Manually assessing an applicant, their collateral and whether the loan meets the bank’s compliance requirements and lending policies increases the risk of inconsistencies, oversights and unintended consequences. Automation provides institutions with consistent inputs, analysis, compliant processes and calculations, predetermined classifications, accurate risk-based pricing, consistent warnings for policy exceptions and predictable decisions and outcomes with greater speed and efficiency. It also improves the interpretation and analysis of the applicant, credit, debt obligations, collateral and the execution of the institution’s inclusion/exclusion policies, such as summing up debt totals and calculating ratios used in the underwriting process. It can calculate the proposed loan payment, annual percentage rate (APR), and ratios at the applicant, household, business, guarantor and loan levels. It can also calculate custom credit scores.

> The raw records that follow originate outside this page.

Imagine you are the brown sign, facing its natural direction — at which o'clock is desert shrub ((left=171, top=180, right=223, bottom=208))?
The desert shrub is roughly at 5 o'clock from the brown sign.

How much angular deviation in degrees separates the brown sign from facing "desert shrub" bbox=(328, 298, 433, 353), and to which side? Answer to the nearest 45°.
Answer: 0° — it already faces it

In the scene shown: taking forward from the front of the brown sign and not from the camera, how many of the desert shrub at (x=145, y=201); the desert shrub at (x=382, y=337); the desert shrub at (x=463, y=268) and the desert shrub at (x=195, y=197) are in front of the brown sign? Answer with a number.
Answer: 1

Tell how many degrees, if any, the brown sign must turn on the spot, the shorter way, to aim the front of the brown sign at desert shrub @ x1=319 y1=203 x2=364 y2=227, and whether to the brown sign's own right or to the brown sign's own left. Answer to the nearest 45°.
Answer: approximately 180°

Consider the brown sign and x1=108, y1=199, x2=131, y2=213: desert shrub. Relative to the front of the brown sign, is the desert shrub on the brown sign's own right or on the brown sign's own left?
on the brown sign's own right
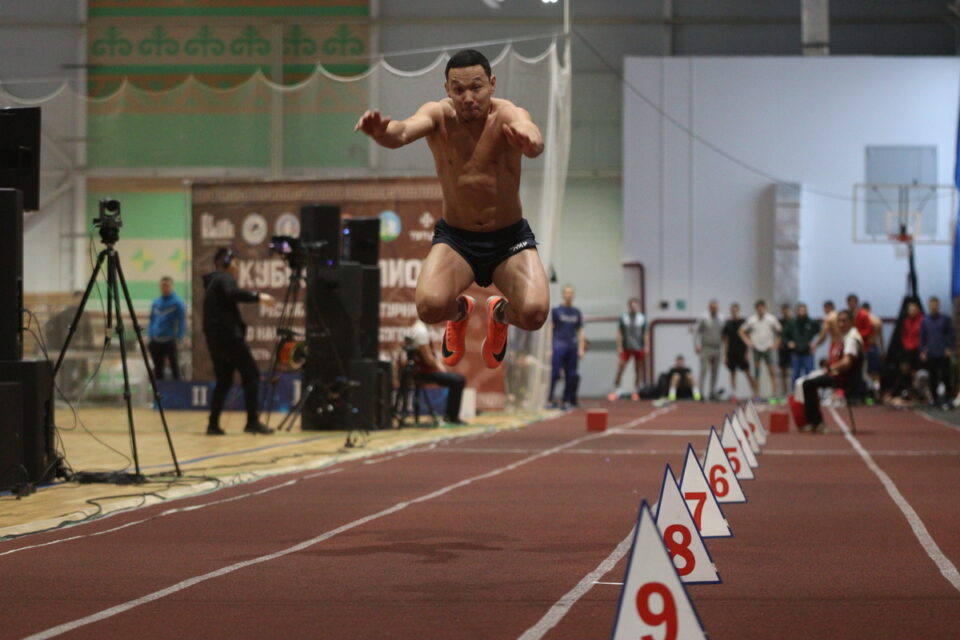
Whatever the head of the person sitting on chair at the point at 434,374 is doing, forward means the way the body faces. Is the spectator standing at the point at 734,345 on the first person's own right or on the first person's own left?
on the first person's own left

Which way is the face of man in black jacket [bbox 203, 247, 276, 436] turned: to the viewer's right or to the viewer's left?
to the viewer's right

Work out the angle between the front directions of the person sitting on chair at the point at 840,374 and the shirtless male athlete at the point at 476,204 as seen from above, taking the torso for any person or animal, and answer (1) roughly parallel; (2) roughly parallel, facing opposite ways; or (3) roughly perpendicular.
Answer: roughly perpendicular

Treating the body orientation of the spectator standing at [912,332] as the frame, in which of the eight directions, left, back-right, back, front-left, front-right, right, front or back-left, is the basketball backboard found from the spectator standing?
back

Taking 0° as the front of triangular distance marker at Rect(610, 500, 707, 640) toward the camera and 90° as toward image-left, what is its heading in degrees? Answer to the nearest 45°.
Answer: approximately 0°

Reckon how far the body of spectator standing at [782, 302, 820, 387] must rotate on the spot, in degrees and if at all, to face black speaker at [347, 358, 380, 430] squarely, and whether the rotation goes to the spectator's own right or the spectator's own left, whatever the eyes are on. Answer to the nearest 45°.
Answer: approximately 45° to the spectator's own right

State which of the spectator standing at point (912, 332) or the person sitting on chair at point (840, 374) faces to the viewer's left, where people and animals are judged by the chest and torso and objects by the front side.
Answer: the person sitting on chair

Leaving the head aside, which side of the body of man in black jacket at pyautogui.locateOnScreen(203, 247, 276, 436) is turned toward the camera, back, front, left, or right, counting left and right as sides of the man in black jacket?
right

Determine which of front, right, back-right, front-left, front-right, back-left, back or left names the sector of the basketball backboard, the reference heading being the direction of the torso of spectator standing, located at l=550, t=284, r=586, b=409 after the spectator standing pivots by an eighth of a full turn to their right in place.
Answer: back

While banks receive many benefits from using digital channels to serve borrowers, they also face vulnerabilities and risks such as fraudulent applications and data privacy concerns. In addition, digital lending might require a bank to collaborate with numerous third-party fintechs, exposing both borrowers and the institution to new and heightened levels of risk.

Banks need more cost-effective processes and decision models to address qualification ratios associated with online lending. These models should employ analytics and automation that can decline, decision, and refer applications appropriately to maintain an institution’s profitability, mitigate risk and not overwhelm lenders.

Mitigating Credit Risk and Increasing Productivity
Technology simplifies the loan origination process for banks and customers by guiding customers through each step in the process. Technology and automation can eliminate errors and the need to rekey data, which streamlines operations and enables staff to focus on additional revenue-generating opportunities.

Institutions that would prefer to slowly test automated decisioning can start with automated decisioning for denials for applications that fall outside of loan policy. An instant denial allows loan teams to focus on profitable and better-qualified candidates. Decisioning analytics evaluate areas such as credit quality, borrower stability and collateral risk. A decision and rules engine applies industry standards, institution-specific rules and policies and custom attributes, such as credit report analysis, for automated decision support during the loan origination process.

Automated solutions can provide speedy decisions while meeting compliance standards. This can help boost employee productivity; the consolidated customer information and loan details provides a 360-degree view of the overall financial relationship and deal structure. Bank associates can manage and expand relationships and target product recommendations based on customer needs.

An Omnichannel Environment for Lending
The technology and analytics of an omnichannel environment gives banks a competitive advantage when it comes to loan origination. Applicants can shop and compare loan options, submit loan applications and receive real-time automated decisioning and status updates.

An omnichannel ecosystem provides seamless start, save and resume cross-channel application processing: customers can begin the research and application process on a mobile device, continue the application and upload documents on an alternate digital device, and engage live assistance from contact center or branch lending specialists without losing their progress. The technology can guide customers and staff members through each phase, improving customer engagement by triggering staff actions and automating workflows. Digital capabilities intertwined with human engagement increases staff productivity and efficiency through analytics and workflow.

The omnichannel approach balances technology and human resource allocation based on customer need and complexity. Technology automates business criteria to issue decisions in real time or have the loans manually reviewed by underwriters, if warranted. Applying decisioning analytics allows banks to strengthen governance, risk and compliance by establishing proof of process. An omnichannel delivery environment that drives the application and origination process gives banks a way to provide a seamless lending experience that meets customers’ needs.